Ensuite, il m'apparaît que l'histoire de ma famille et la publicité soudaine faite à cet immeuble par cet article de presse et sur internet justifie l'exercice d'un droit de réponse dans le journal Dziennik Lodzki que jusqu'à ce jour je n'ai pas encore obtenu.

Le contenu de ce droit de réponse est le suivant :

J'ai lu attentivement votre article paru le 7 septembre 2014 sur le classement dans le registre des monuments de l'immeuble situé à l'ange ouest  des rues Prezydenta Gabriela Narutowicz 14 - Wschodnia 69.
Vous évoquez les divers propriétaires  de l'immeuble qui se sont succédez depuis la fin du XIX siècle jusqu'à sa nationalisation par le Trésor polonais après la seconde guerre mondiale.

Néanmoins, votre article omet de mentionner que la propriété actuelle de cet  immeuble est le fruit d'une spoliation qui trouve son origine dans l'occupation nazie, puis dans l'instauration d'un régime communiste pendant près d'un demi-siècle.

En effet, cet immeuble appartenait à mes grands parents Sonia et Hersz Lubicz qui l'ont acheté peu de temps avant l'éclatement de la seconde guerre mondiale.

Mes grands parents étaient juifs et, en raison des persécutions nazies, ont tout abandonné et quitté la Pologne pour se rendre à Trieste, puis finalement en Palestine.

Lorsque le communisme s'est implanté en Pologne en 1945, ma famille n'avait aucun moyen de récupérer son bien, ni même de se rendre en Pologne.

À la chute du communisme, mon père Willy Lubicz a entrepris des démarches dès 1992 auprès de l'État polonais en vue de récupérer sa nationalité polonaise afin qu'on l'autorise à revenir en Pologne et lui permettre de revendiquer sa propriété.
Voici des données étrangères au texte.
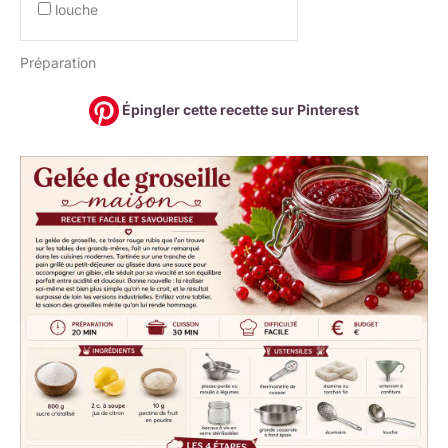
louche
Préparation
Épingler cette recette sur Pinterest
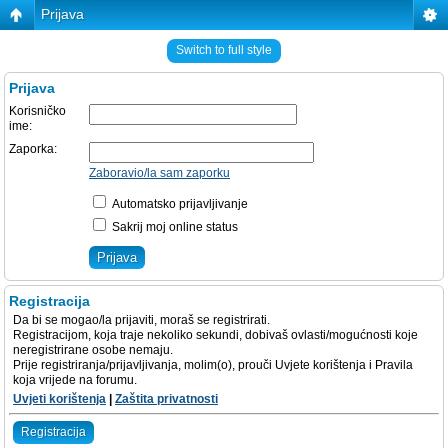
Prijava
Switch to full style
Prijava
Korisničko
ime:
Zaporka:
Zaboravio/la sam zaporku
Automatsko prijavljivanje
Sakrij moj online status
Registracija
Da bi se mogao/la prijaviti, moraš se registrirati.
Registracijom, koja traje nekoliko sekundi, dobivaš ovlasti/mogućnosti koje
neregistrirane osobe nemaju.
Prije registriranja/prijavljivanja, molim(o), prouči Uvjete korištenja i Pravila
koja vrijede na forumu.
Uvjeti korištenja
|
Zaštita privatnosti
Registracija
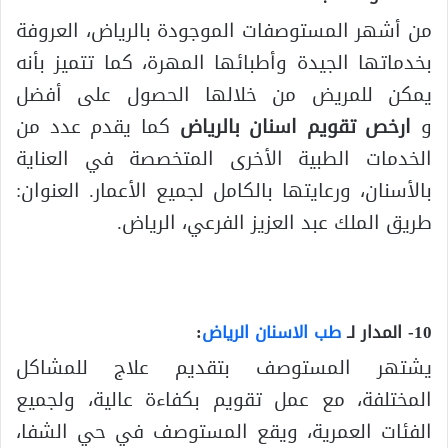
من أشهر المستوصفات الموجودة بالرياض، العروفة
بخدماتها الجيدة وأطبائها المهرة، كما تتميز بأنه
يمكن للمريض من خلالها الحصول على أفضل
و
ارخص تقويم اسنان بالرياض
كما يقدم عدد من
الخدمات الطبية الأخرى المتخصصة في العناية
بالأسنان، ورعايتها بالكامل لجميع الأعمار. العنوان:
طريق الملك عبد العزيز الفرعي، الرياض.
10- المدار لـ
طب الاسنان الرياض
:
يشتهر المستوصف بتقديم علاج للمشاكل
المختلفة، مع عمل تقويم بكفاءة عالية، ولجميع
الفئات العمرية، ويقع المستوصف في حي الشفا،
Les autorités polonaises lui ont toujours refusé ce droit jusqu'à sa mort en 2000, bien qu'il fut polonais et naquit à Lódz.

Aujourd'hui, c'est à moi qu'il revient de continuer cette mission, avant tout  pour sauvegarder la mémoire de mes grands-parents et restaurer dignement  l'histoire de la ville de Lódz.

Cet immeuble, de par son architecture et sa prestance au cœur de la ville, mérite ce classement de monument historique.

Néanmoins, il est honteux et douloureux de constater que l'État polonais (membre de la communauté européenne) qui promeut depuis une vingtaine d'années l'économie de marché et la privatisation foncière, ne fasse aucun effort pour indemniser équitablement les familles des victimes spoliées et expropriées par un demi-siècle de communisme.

Je vous remercie par avance de me permettre d'exercer ce droit de réponse et de communiquer à vos lecteurs ces  précisions importantes sur l'histoire de cet immeuble.